Nameless in death, the last 19 victims among hundreds killed during Egypt's uprising that toppled President Hosni Mubarak were buried Thursday in the country's capital, hailed as martyrs who sacrificed their lives for freedom.
Their bodies had lingered for months in Cairo's morgues, never identified or claimed by anyone, until the authorities on Wednesday gave the go ahead for a communal funeral.
A total of 846 Egyptians were killed during the mass street demonstrations when Mubarak's feared police cracked down on the protesters, shooting many in the head and chest with live ammunition.
On Thursday, a small crowd of women distributed flowers and ululated while a few dozen men prayed as the 19 simple wooden coffins, draped in the Egyptian flag, were brought into the el-Sayyada Nafissa mosque in Islamic Cairo.
Several youth activists from the 18-day uprising against Mubarak and mourners attending the service held the Muslim "prayer for the dead." An imam led the prayer and a Coptic Christian priest gave a short speech afterward.
Some of those inside the mosque chanted, "prosecution, prosecution," demanding that the perpetrators of the killings face justice. After the prayers, the coffins were carried to the paupers' cemetery in the old neighborhood for burial.
"These martyrs are the children of the Egyptian people who sacrificed their lives so that we can live in freedom," said activist Tarek Zeydan, who coordinated the funeral.
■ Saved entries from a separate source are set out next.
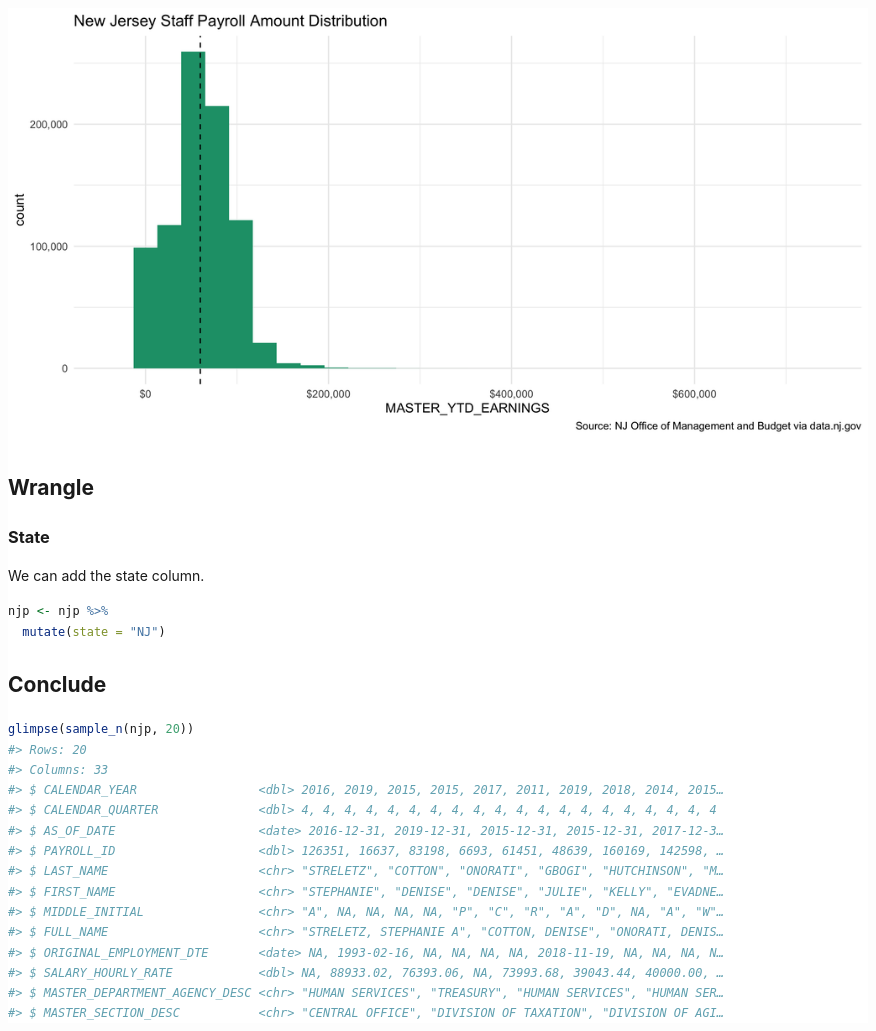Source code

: ![](../plots/unnamed-chunk-1-1.png)

## Wrangle

### State

We can add the state column.

``` r
njp <- njp %>% 
  mutate(state = "NJ")
```

## Conclude

``` r
glimpse(sample_n(njp, 20))
#> Rows: 20
#> Columns: 33
#> $ CALENDAR_YEAR                 <dbl> 2016, 2019, 2015, 2015, 2017, 2011, 2019, 2018, 2014, 2015…
#> $ CALENDAR_QUARTER              <dbl> 4, 4, 4, 4, 4, 4, 4, 4, 4, 4, 4, 4, 4, 4, 4, 4, 4, 4, 4, 4
#> $ AS_OF_DATE                    <date> 2016-12-31, 2019-12-31, 2015-12-31, 2015-12-31, 2017-12-3…
#> $ PAYROLL_ID                    <dbl> 126351, 16637, 83198, 6693, 61451, 48639, 160169, 142598, …
#> $ LAST_NAME                     <chr> "STRELETZ", "COTTON", "ONORATI", "GBOGI", "HUTCHINSON", "M…
#> $ FIRST_NAME                    <chr> "STEPHANIE", "DENISE", "DENISE", "JULIE", "KELLY", "EVADNE…
#> $ MIDDLE_INITIAL                <chr> "A", NA, NA, NA, NA, "P", "C", "R", "A", "D", NA, "A", "W"…
#> $ FULL_NAME                     <chr> "STRELETZ, STEPHANIE A", "COTTON, DENISE", "ONORATI, DENIS…
#> $ ORIGINAL_EMPLOYMENT_DTE       <date> NA, 1993-02-16, NA, NA, NA, NA, 2018-11-19, NA, NA, NA, N…
#> $ SALARY_HOURLY_RATE            <dbl> NA, 88933.02, 76393.06, NA, 73993.68, 39043.44, 40000.00, …
#> $ MASTER_DEPARTMENT_AGENCY_DESC <chr> "HUMAN SERVICES", "TREASURY", "HUMAN SERVICES", "HUMAN SER…
#> $ MASTER_SECTION_DESC           <chr> "CENTRAL OFFICE", "DIVISION OF TAXATION", "DIVISION OF AGI…
```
It remains unknown who the 19 were, when and how exactly they were killed during the tumultuous revolt that shook Egypt. The state MENA news agency reported that the only fact established about them was that they were between 20 and 25 years of age.
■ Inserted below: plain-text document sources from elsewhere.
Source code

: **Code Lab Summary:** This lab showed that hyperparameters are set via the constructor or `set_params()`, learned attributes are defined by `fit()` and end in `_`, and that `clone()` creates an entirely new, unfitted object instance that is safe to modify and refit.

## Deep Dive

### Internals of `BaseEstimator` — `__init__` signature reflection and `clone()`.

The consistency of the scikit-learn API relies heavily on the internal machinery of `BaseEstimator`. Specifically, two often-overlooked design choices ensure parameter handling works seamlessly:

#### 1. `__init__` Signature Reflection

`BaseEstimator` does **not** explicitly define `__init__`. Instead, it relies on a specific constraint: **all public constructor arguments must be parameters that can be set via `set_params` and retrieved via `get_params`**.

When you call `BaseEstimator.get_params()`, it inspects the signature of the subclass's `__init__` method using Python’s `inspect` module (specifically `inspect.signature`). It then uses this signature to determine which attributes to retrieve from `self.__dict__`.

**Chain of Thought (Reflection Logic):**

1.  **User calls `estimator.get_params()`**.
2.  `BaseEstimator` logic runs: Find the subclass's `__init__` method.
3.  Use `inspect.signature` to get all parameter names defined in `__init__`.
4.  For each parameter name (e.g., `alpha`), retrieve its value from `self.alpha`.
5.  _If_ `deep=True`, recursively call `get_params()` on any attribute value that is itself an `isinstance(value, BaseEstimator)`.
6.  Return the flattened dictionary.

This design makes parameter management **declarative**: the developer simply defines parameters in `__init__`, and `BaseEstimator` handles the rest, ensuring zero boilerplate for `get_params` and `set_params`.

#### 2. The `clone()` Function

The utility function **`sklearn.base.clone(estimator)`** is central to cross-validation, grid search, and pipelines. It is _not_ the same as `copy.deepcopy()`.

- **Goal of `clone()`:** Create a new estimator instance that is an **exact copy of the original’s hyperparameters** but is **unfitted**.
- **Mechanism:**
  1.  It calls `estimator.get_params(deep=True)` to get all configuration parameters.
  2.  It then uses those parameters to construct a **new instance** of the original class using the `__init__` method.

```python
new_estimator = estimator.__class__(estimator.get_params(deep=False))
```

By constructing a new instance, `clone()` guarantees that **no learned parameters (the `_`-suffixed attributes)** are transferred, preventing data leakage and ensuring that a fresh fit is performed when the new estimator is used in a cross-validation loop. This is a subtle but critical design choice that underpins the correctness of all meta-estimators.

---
The massive demonstrations forced Mubarak to step down on Feb. 11, after nearly three decades of absolute power. Among the protesters' chief complaints was the corruption that permeated his government and virtually all levels of society.
Mubarak, who is now in custody in hospital because of a heart condition, is to go on trial Aug. 3, charged with corruption and the intentional killing of the protesters. His two sons are to be tried at the same time on charges of corruption. If convicted, the former president could face the death penalty.
The revolt in Egypt followed quickly after a similarly surprising uprising in Tunisia that forced that country's longtime leader from power.
Since Mubarak's ouster, ongoing revolts have swept Yemen, Libya and Syria, but entrenched leaders in those countries have clung to power and have been responsible for widespread violence and killings of their own people who are demanding democratic reforms.